Lawmakers Get Serious About Limiting Location Data Use

Lora Bentley

Sen. Al Franken (D-Minn.) started asking questions about how wireless providers and online companies use location data in April - as soon as he heard the iPhone and other devices stored the information. Wednesday, he introduced legislation that would limit its use. At the same time, a bipartisan team from the Senate and the House of Representatives introduced legislation addressing law enforcement's use of the data.

 

According to The Wall Street Journal, Franken's bill, co-sponsored by Sen. Richard Blumenthal (D-Conn.), will require companies that collect the data - device makers and app developers alike - to obtain user permission before sharing it with any third party. TG Daily quotes Franken as follows:

[T]he same information that allows emergency responders to locate us when we're in trouble is not necessarily information all of us want to share with the rest of the world.

So he decided to do something about it. Blumenthal echoed that sentiment, noting:

It is vitally important that we keep pace with new developments to make sure consumer data is secure from being shared or sold without proper notification to consumers.

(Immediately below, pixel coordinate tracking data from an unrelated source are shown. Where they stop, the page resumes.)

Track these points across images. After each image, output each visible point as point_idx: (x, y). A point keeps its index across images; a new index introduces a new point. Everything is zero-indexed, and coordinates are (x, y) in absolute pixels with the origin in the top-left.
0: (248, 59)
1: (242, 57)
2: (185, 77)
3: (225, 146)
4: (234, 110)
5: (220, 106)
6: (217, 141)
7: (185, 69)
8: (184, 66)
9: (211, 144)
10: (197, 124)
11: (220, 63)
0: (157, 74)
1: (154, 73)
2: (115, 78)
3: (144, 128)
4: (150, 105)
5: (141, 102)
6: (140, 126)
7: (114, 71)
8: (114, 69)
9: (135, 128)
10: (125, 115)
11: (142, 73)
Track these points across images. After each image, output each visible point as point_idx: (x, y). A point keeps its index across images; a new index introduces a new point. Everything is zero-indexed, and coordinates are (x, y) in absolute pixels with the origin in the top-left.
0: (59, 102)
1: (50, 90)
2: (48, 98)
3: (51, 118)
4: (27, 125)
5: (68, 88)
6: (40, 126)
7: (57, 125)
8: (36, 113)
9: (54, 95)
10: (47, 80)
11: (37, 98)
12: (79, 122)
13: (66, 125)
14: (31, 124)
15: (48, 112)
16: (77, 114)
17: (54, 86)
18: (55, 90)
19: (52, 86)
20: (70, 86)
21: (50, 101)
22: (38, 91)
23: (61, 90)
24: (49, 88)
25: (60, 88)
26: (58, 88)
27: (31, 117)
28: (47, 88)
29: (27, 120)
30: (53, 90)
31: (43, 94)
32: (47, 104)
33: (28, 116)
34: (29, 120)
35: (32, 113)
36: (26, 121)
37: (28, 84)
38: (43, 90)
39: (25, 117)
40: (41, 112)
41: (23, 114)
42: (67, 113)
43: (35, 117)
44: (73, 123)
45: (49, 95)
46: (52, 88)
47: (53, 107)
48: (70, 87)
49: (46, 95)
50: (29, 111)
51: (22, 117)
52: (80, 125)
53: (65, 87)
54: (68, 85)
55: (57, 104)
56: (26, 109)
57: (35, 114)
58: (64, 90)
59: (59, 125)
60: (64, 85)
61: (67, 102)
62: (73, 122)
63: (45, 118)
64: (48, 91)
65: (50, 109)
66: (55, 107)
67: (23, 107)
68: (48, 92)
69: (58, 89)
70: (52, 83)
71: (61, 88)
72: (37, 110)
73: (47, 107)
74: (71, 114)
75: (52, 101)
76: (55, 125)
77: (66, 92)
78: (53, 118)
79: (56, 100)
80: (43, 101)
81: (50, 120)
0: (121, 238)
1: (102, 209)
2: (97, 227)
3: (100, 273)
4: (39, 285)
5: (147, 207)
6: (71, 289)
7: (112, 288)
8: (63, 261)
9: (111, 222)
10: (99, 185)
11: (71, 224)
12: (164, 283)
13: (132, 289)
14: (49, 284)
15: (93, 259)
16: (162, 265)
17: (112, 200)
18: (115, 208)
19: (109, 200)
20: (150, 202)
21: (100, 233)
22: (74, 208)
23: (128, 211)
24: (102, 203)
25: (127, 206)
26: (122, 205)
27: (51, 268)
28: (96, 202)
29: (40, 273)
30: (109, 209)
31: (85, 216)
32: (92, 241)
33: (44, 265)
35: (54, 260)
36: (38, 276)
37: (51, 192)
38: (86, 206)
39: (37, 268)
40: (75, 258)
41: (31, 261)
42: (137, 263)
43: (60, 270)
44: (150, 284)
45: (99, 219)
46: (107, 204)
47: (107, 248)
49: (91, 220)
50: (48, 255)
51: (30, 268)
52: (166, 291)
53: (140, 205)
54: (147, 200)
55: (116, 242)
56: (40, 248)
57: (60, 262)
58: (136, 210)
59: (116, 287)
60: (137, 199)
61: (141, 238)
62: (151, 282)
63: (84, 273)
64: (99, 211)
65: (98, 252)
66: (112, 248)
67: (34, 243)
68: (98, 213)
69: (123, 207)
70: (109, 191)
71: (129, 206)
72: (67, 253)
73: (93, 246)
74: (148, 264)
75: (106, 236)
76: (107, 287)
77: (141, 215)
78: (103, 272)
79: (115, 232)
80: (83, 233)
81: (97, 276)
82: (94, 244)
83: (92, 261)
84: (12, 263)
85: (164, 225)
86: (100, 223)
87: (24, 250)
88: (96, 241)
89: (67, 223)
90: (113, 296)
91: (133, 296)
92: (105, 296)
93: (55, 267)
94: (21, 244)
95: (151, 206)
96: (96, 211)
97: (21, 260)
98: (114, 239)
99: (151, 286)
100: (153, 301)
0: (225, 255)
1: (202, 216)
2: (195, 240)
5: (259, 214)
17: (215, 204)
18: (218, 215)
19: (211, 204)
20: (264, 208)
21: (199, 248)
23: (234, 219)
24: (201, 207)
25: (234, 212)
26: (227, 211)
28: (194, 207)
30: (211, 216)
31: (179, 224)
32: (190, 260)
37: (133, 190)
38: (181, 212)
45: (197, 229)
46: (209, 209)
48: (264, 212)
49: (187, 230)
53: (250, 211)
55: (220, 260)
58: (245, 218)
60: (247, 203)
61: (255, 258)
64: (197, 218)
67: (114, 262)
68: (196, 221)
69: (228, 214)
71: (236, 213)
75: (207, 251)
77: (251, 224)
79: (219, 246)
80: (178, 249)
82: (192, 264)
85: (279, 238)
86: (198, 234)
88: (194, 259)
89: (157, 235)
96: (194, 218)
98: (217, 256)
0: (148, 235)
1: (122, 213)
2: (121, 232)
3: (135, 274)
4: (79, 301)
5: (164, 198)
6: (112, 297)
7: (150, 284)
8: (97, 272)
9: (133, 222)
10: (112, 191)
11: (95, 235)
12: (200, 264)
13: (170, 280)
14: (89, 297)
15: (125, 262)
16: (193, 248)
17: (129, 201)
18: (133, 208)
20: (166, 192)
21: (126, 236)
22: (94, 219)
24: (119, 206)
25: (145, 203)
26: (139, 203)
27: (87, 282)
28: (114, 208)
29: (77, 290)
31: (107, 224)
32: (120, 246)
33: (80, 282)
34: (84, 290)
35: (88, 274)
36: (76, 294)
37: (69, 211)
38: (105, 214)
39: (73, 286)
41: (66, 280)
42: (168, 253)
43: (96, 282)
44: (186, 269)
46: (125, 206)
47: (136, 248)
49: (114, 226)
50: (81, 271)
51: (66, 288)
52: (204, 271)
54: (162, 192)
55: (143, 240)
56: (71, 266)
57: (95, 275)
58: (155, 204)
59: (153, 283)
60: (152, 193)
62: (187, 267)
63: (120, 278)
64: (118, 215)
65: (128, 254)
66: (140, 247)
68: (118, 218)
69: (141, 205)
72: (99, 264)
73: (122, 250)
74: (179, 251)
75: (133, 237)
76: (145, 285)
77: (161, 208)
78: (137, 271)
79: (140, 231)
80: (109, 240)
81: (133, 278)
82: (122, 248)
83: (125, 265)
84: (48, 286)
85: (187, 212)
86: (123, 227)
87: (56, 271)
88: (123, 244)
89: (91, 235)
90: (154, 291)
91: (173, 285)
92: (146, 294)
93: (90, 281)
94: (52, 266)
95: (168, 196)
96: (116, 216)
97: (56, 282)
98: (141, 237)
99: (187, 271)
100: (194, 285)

The second bill, co-sponsored by Sen. Ron Wyden (D-Ore.) and Rep. Jason Chaffetz (R-Utah), would require law enforcement to obtain a warrant before requesting location data from a mobile service provider or before tracking their location via a tracking device, the WSJ reports.

 

If passed, it looks like the law would effectively reverse a decision made in August by the U.S. Court of Appeals for the Ninth Circuit. The court found that police did not need a warrant to attach a GPS tracking device to a suspect's vehicle, which was parked in his driveway, and then track his movements and collect evidence against him.